(The Herald Post) – Asian shares experienced modest gains today, while the dollar began the week on a positive note after recent US jobs data highlighted a tight labor market, reinforcing expectations that the Federal Reserve will likely raise interest rates at its upcoming meeting in May. MSCI’s broadest index of Asia-Pacific shares outside Japan saw a 0.14% increase, and Japan’s Nikkei advanced 0.5%.
Despite the holiday closure of Australian, Hong Kong, and European markets, the US jobs report’s impact on investor sentiment was evident.

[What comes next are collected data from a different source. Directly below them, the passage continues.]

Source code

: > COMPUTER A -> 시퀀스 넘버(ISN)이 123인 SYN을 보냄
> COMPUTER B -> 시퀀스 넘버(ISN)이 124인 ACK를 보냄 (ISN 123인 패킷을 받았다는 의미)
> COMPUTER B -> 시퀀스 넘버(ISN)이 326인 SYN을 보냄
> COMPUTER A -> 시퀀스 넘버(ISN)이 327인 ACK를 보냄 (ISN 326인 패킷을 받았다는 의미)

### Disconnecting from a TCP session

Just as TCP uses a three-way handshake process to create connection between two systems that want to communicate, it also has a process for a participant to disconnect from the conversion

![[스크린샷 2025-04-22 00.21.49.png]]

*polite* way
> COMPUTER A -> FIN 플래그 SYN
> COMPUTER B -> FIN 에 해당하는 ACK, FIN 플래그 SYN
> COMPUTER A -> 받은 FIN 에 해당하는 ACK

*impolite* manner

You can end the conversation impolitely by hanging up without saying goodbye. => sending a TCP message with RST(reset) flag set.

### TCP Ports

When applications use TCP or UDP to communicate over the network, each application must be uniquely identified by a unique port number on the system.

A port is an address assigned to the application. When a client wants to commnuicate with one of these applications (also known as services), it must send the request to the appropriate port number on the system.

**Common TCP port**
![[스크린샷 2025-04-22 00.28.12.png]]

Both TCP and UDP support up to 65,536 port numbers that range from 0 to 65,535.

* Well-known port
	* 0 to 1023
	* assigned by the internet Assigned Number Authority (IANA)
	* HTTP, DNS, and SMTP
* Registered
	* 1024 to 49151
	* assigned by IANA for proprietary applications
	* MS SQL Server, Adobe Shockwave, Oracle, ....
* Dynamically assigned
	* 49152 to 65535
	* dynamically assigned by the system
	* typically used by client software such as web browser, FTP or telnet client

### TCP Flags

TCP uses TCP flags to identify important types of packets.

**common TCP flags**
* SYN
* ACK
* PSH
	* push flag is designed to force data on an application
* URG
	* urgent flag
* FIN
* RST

The Labor Department’s data revealed that nonfarm payrolls rose by 236,000 jobs last month, a figure slightly below the 239,000 anticipated by economists in a Reuters poll.
With the labor market still too tight for the Fed to lower inflation to its 2% target without additional rate hikes, investors are growing increasingly convinced that the central bank will act accordingly. Citi strategists concur, predicting that persistently strong inflation will lead to further rate hikes, with three more 25 basis point increases expected.
Meanwhile, the dollar index, which gauges the US currency against six major peers, rose 0.118% to 102.14. The euro and sterling experienced slight increases, while the yen weakened against the dollar as Japan’s new central bank governor, Kazuo Ueda, takes over from Haruhiko Kuroda.
Investor focus is now shifting toward the inflation report due on Wednesday, which will help shape the Fed’s strategy in its battle against rising prices. Additionally, the minutes from the central bank’s March meeting are set to be released on the same day.